Below is a block of entries; repeat exactly the lines starting at the line that contains "Rendered at 1275 by 1650 pixels." and ending at the line that contains "For every layout", both included.

§ INPUT FOR THIS TASK:

►

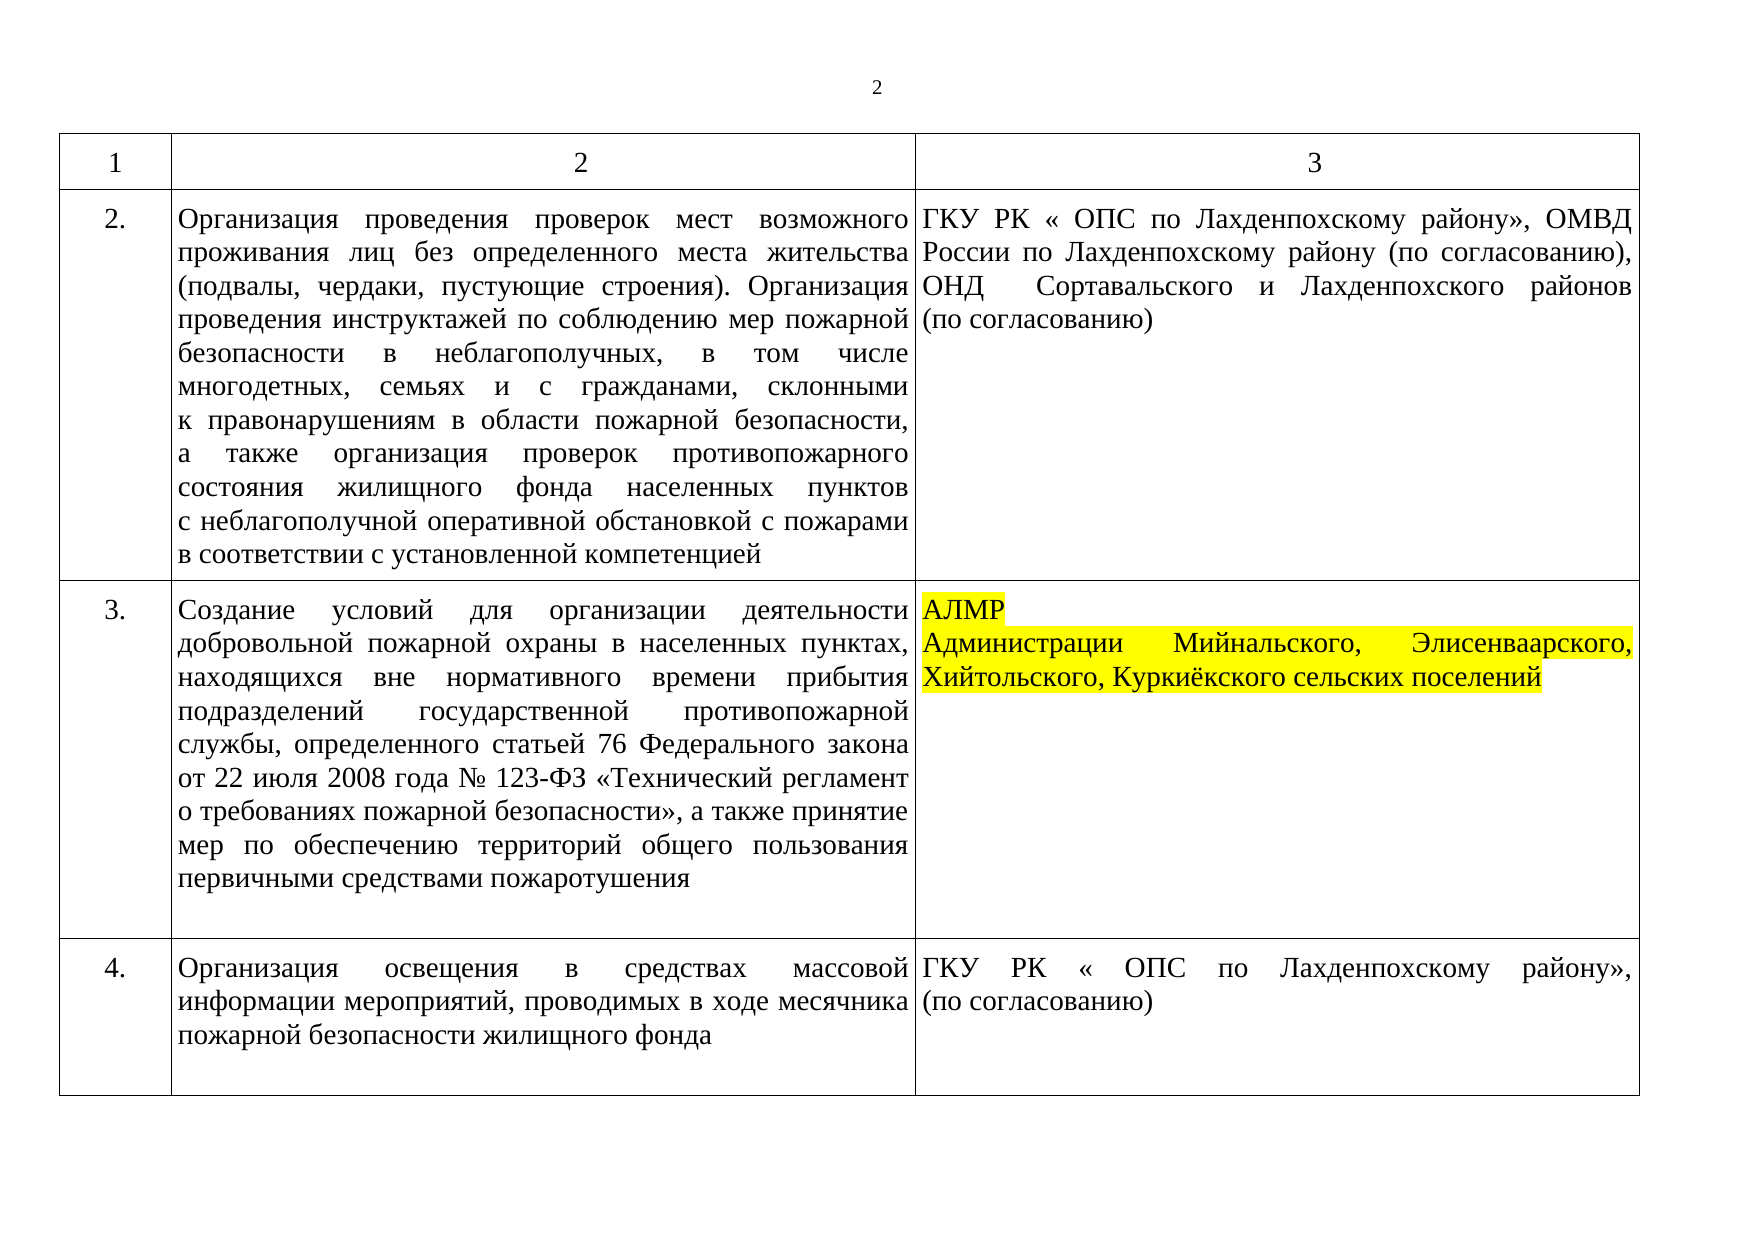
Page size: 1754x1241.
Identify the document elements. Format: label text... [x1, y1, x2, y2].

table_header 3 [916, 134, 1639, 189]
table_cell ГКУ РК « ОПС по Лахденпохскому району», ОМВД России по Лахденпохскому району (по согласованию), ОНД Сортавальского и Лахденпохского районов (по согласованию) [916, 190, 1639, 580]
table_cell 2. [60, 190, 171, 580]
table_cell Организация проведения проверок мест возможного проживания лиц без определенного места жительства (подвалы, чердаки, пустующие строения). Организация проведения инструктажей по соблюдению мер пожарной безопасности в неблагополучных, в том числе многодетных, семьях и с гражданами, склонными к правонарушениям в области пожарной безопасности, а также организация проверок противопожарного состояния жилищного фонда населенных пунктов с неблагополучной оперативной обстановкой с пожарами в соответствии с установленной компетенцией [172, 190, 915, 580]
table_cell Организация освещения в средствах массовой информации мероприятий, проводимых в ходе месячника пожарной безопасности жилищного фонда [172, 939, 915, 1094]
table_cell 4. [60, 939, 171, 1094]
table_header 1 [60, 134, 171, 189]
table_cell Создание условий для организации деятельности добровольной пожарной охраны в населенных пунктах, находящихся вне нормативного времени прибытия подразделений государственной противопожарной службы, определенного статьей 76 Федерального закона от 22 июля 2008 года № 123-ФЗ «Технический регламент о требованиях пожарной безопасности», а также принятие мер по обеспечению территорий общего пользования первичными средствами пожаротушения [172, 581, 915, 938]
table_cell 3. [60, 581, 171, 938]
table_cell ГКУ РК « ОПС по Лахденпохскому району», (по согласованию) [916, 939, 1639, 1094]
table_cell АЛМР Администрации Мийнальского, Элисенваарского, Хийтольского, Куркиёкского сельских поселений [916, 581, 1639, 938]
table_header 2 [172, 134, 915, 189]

◄
►

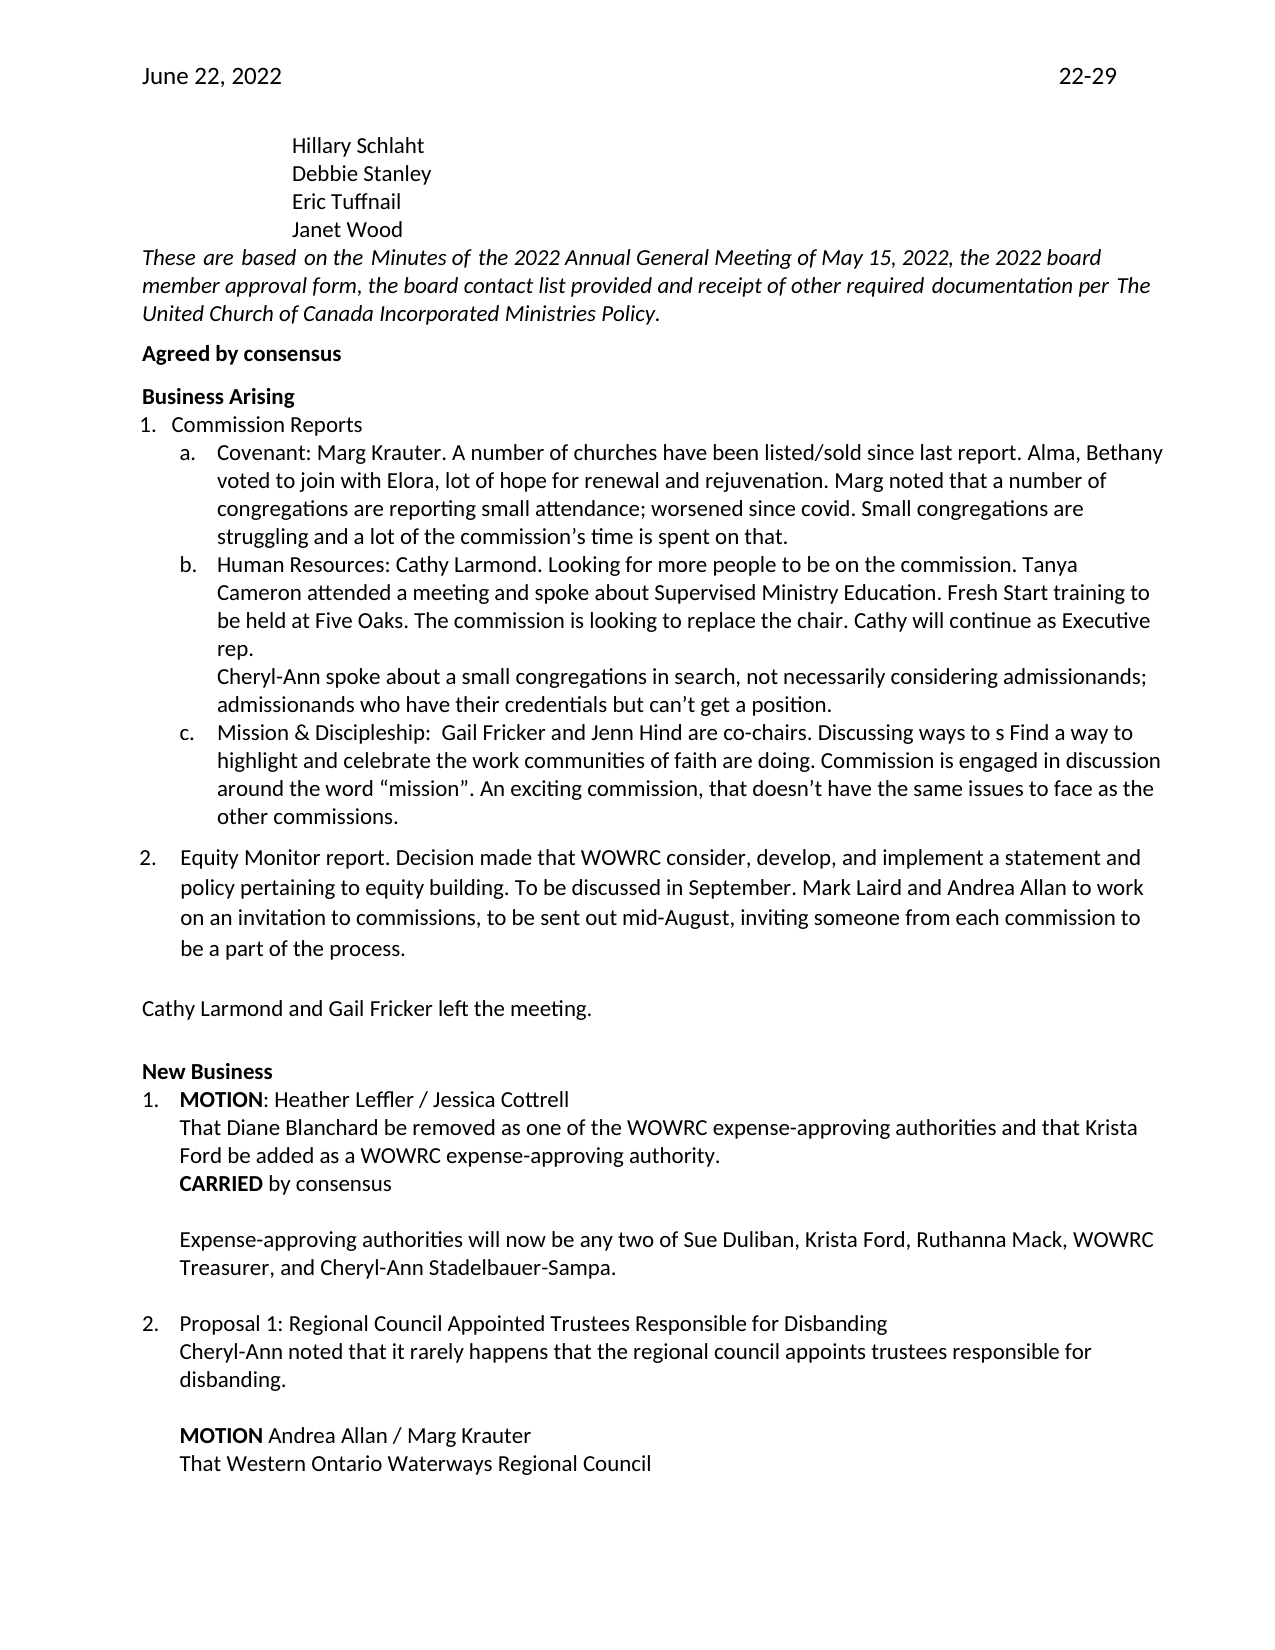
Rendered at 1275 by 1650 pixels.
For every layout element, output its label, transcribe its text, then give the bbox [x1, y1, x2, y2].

◄

§ RESULT OF THE TASK:
Rendered at 1275 by 1650 pixels.
For every layout element, output its label, transcribe its text, then give the bbox [x1, y1, x2, y2].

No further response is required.